Prior Specification

Choosing priors: informative, weakly informative, flat, and the risks of each

Introduction

Choosing a prior is the most consequential modelling decision in any Bayesian analysis after the choice of likelihood. The prior shapes the posterior strongly when data are sparse, almost imperceptibly when data are abundant, and unpredictably in the middle ground that most applied work occupies. Three categories cover most needs: flat or improper priors, weakly informative priors that regularise without imposing substantive content, and informative priors that incorporate genuine pre-data knowledge. Modern Bayesian practice has converged on weakly informative priors as the default because they stabilise sampling, regularise small-sample inference, and remain agnostic enough that the data dominate the posterior whenever they are informative.

Prerequisites

A working understanding of Bayes’ theorem, the role of the prior in posterior updating, and basic familiarity with parameter scales (standardised vs. raw, log-scale vs. linear).

Theory

Flat / improper priors assign constant density across the support. They sometimes appear intuitive but can yield improper posteriors in hierarchical models or near boundary points, and they are not invariant under reparameterisation.

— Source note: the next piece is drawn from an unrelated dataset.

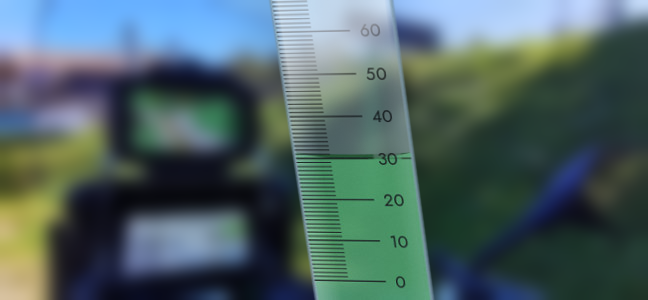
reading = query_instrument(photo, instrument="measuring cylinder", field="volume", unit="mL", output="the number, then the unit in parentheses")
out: 30 (mL)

Weakly informative priors are proper distributions broad enough to admit any plausible value while ruling out absurd ones. Standard choices are \(\mathcal N(0, 2.5)\) for standardised slopes, \(\mathcal N(0, 10)\) for intercepts, \(\mathrm{half\text{-}Cauchy}(0, 5)\) or \(\mathrm{half\text{-}Normal}(0, 2.5)\) for variance components, and \(\mathrm{LKJ}(2)\) for correlation matrices. They regularise estimates without injecting domain claims.

Informative priors carry substantive content from previous studies, theoretical bounds, or expert elicitation. They are appropriate when the information is defensible and reproducible, and inappropriate when chosen post-hoc to push the posterior somewhere convenient.

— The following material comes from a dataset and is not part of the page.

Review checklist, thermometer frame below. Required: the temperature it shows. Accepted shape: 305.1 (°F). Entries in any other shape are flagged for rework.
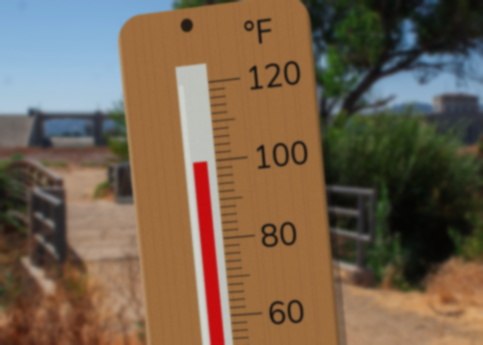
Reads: 100 (°F)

The prior predictive check — simulating from the prior, propagating through the likelihood, and inspecting the implied range of y — is the single most useful sanity check. If the prior implies blood pressures of 1,000 mm Hg or odds ratios of \(10^6\), it is too wide.

Assumptions

The prior reflects pre-data information honestly, the likelihood is correctly specified, and the prior is proper unless the resulting posterior has been verified to be proper analytically.

R Implementation

library(brms)

# Logistic regression with weakly informative priors
priors <- prior(normal(0, 2.5), class = "b") +
          prior(normal(0, 10),  class = "Intercept")

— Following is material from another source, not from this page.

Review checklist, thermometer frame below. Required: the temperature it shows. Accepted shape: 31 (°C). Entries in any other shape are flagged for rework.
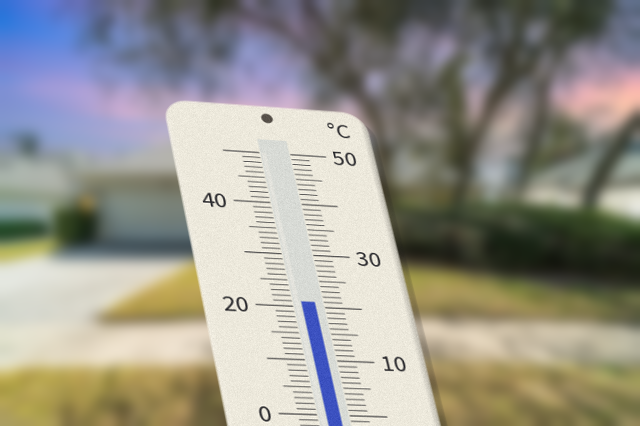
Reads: 21 (°C)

# brms: inspect priors before fitting
get_prior(y ~ x1 + x2, data = data.frame(y = rbinom(100, 1, 0.5),
                                          x1 = rnorm(100), x2 = rnorm(100)),
          family = bernoulli)

Output & Results

get_prior() lists every parameter class with its default prior, ready to be overridden. After fitting, prior_summary(fit) confirms exactly which priors entered the model — a step worth running for any analysis intended for publication.

Interpretation

A reporting sentence: “We placed weakly informative priors on all coefficients (\(\beta \sim \mathcal N(0, 2.5)\) on standardised predictors, intercept \(\sim \mathcal N(0, 10)\)) and a \(\mathrm{half\text{-}Cauchy}(0, 2.5)\) prior on the random-effect standard deviation; a sensitivity analysis under tighter \(\mathcal N(0, 1)\) slopes produced indistinguishable posterior summaries.” Always disclose priors and at least one sensitivity check; reviewers increasingly expect both.

Practical Tips

• Defaults from brms and rstanarm are weakly informative and well-engineered; override them only when you have a reason.
• Flat priors are not “neutral”; they can dominate hierarchical posteriors at the boundary and make sampling unstable.
• For variance components, use half-Cauchy or half-Normal priors with scales matched to the natural variability of the data; never use a flat prior on a SD.
• For unstandardised predictors, multiply prior scales by the empirical SD of the predictor so that the implied effect range is plausible.
• Run prior predictive simulations (sample_prior = "only" in brms) before fitting; the implied range of y is the simplest check that the prior is not absurd.
• Sensitivity analysis is mandatory for small-sample studies; report the posterior under at least two prior scales differing by an order of magnitude.

R Packages Used

brms for prior specification with get_prior() / prior_summary(), rstanarm for an alternative interface with auto-scaled defaults, bayesplot for prior predictive visualisation, and bayestestR for tidy summaries that report priors alongside posteriors.